Nothing but the lines below between the line holding "### **Using Unified" and the line holding "### **Unsupervised Adaptation", inclusive, should appear in the answer, each set down exactly.

Collected data:
* * * * * * * * *

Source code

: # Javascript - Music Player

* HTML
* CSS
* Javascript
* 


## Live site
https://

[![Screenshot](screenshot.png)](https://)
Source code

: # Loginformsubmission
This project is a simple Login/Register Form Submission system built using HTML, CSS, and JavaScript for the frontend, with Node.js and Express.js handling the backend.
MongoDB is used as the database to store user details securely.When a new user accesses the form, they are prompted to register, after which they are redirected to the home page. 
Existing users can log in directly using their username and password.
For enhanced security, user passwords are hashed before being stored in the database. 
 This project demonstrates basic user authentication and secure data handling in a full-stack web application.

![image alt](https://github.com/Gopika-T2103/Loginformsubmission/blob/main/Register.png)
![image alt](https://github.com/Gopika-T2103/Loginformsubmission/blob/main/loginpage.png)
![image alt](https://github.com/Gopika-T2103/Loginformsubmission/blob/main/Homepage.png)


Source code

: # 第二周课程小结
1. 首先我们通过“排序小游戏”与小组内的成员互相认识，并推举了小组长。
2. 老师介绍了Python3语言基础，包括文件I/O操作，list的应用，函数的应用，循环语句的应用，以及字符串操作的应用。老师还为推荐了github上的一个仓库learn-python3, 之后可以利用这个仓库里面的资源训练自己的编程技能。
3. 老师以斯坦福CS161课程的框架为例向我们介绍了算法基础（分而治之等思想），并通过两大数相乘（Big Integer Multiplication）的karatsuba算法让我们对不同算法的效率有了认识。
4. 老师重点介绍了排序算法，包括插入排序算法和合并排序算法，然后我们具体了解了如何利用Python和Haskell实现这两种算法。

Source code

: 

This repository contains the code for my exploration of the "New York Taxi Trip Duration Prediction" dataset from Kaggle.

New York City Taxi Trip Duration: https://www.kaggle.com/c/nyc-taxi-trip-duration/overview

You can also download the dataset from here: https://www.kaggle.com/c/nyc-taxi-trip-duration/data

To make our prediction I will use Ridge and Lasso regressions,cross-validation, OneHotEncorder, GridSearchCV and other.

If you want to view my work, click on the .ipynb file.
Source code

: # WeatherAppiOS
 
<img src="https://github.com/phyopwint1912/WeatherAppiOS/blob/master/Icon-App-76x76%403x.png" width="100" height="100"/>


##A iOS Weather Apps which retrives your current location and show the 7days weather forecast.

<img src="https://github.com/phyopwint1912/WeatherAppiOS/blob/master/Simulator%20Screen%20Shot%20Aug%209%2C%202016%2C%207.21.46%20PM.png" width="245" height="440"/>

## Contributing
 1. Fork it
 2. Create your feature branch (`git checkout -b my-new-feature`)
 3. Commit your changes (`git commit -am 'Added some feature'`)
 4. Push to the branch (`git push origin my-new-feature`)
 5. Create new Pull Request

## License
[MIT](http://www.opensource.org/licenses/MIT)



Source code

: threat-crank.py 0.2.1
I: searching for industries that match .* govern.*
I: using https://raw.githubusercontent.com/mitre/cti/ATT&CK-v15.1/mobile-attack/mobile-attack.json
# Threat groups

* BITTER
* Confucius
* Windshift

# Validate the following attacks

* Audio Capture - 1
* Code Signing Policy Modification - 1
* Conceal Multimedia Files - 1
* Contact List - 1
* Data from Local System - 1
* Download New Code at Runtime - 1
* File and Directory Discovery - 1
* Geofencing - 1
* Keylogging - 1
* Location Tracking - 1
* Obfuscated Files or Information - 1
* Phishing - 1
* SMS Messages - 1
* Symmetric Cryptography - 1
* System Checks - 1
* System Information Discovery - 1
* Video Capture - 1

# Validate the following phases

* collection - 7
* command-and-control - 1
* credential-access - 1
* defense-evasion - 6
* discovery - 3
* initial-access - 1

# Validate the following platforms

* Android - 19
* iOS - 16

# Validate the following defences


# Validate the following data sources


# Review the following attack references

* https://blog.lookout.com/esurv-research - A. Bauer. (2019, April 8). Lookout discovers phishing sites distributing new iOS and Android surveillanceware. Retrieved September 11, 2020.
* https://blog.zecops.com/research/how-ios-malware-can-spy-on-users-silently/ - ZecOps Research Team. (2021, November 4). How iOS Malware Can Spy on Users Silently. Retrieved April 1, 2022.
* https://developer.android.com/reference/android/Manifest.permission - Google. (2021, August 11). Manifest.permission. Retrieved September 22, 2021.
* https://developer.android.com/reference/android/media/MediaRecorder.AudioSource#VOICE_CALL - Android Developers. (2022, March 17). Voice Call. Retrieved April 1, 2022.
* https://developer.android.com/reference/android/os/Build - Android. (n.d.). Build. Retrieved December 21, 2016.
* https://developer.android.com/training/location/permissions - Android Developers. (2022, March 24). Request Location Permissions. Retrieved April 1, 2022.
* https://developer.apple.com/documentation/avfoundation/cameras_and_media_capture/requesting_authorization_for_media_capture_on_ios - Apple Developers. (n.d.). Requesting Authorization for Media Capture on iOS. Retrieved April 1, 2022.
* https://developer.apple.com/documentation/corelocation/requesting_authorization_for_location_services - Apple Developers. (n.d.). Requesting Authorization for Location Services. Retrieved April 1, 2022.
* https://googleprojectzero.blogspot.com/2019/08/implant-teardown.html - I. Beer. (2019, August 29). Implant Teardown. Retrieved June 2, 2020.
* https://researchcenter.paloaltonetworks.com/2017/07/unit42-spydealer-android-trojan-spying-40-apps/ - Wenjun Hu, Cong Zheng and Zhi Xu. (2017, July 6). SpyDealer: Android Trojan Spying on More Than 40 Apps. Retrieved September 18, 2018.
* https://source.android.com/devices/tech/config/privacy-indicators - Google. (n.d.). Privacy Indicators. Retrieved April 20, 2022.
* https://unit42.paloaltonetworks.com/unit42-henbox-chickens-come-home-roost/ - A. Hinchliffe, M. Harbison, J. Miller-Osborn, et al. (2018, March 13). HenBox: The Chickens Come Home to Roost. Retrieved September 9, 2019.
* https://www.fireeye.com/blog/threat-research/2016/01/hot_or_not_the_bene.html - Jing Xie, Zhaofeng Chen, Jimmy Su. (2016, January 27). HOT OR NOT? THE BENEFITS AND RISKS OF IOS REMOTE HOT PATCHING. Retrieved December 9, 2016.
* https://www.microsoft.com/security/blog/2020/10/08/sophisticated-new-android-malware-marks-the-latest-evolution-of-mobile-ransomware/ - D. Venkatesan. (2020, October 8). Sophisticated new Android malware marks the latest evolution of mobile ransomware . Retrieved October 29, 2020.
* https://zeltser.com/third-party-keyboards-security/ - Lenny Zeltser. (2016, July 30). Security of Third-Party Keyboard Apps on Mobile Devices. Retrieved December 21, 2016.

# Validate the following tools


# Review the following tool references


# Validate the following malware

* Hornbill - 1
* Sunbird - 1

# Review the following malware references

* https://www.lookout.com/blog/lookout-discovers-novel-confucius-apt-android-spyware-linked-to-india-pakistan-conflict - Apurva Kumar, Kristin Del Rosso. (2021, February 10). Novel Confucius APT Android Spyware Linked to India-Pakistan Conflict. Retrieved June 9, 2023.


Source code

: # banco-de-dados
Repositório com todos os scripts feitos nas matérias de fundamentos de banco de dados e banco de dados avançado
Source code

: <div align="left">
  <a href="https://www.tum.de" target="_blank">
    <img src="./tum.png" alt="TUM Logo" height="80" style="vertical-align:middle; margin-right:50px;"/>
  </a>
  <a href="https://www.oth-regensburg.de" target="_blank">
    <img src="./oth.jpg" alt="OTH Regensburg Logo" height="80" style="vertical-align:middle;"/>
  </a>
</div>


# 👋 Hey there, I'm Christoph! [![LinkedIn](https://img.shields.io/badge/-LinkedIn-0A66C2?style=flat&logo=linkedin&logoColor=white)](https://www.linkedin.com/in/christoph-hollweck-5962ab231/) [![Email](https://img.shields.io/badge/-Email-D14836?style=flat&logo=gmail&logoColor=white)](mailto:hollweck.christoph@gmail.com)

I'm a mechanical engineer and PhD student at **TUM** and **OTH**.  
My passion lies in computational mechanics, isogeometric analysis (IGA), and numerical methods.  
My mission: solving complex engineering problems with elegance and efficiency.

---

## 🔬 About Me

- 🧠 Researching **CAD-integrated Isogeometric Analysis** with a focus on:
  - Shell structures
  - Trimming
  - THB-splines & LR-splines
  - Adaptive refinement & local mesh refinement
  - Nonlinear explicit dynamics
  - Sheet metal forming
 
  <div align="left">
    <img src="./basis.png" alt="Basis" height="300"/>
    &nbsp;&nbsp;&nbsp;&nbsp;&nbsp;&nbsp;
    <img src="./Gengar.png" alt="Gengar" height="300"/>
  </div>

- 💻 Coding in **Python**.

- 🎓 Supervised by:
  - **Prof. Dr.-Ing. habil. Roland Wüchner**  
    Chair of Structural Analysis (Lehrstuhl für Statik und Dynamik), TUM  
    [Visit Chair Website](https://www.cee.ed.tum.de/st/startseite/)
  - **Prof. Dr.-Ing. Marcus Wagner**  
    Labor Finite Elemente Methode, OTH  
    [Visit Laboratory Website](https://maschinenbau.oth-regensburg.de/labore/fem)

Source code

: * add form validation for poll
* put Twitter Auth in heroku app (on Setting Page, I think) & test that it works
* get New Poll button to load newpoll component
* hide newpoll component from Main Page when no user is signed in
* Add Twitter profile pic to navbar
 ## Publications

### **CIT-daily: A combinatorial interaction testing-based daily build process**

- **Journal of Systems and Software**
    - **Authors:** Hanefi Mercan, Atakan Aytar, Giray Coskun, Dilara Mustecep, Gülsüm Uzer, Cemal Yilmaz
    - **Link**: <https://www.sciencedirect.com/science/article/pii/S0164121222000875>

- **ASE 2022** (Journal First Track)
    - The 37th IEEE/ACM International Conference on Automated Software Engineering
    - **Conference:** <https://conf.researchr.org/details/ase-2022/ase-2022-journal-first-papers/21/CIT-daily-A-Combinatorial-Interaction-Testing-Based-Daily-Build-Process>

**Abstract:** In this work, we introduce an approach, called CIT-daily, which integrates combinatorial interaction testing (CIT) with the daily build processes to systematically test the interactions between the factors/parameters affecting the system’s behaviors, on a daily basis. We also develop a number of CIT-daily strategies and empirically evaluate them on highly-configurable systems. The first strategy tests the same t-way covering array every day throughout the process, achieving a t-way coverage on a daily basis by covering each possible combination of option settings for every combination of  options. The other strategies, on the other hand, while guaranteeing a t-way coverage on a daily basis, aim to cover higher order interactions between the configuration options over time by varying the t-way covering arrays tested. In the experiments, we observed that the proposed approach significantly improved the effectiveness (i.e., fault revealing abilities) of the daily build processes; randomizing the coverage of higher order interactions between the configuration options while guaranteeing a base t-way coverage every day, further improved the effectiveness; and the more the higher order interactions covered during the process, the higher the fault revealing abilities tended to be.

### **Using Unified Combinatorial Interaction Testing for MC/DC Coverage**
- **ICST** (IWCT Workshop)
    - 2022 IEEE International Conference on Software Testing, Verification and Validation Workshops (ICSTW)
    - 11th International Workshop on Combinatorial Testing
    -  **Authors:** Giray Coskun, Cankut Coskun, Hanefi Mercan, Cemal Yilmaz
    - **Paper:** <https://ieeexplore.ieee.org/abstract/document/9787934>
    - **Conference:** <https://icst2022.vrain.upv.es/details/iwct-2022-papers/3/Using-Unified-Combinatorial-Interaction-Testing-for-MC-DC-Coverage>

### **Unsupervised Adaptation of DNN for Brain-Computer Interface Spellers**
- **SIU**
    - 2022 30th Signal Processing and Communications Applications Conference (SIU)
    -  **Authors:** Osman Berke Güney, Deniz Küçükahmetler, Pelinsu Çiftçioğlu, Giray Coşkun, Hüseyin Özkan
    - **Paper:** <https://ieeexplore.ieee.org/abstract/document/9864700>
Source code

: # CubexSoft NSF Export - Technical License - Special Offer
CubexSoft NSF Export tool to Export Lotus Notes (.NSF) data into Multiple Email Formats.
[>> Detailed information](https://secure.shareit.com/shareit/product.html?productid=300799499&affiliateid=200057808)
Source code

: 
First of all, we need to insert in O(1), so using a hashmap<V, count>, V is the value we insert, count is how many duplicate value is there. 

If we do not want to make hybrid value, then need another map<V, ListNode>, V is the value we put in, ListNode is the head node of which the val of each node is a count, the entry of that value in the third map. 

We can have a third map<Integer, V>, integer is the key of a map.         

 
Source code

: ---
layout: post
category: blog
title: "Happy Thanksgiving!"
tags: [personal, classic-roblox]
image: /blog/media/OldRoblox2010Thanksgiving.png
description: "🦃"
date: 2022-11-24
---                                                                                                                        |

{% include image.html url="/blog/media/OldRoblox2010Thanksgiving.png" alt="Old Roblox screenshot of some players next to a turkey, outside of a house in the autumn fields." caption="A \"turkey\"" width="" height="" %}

* * * * * * * * *

ANSWER FOR THIS EXERCISE:
### **Using Unified Combinatorial Interaction Testing for MC/DC Coverage**
- **ICST** (IWCT Workshop)
    - 2022 IEEE International Conference on Software Testing, Verification and Validation Workshops (ICSTW)
    - 11th International Workshop on Combinatorial Testing
    -  **Authors:** Giray Coskun, Cankut Coskun, Hanefi Mercan, Cemal Yilmaz
    - **Paper:** <https://ieeexplore.ieee.org/abstract/document/9787934>
    - **Conference:** <https://icst2022.vrain.upv.es/details/iwct-2022-papers/3/Using-Unified-Combinatorial-Interaction-Testing-for-MC-DC-Coverage>

### **Unsupervised Adaptation of DNN for Brain-Computer Interface Spellers**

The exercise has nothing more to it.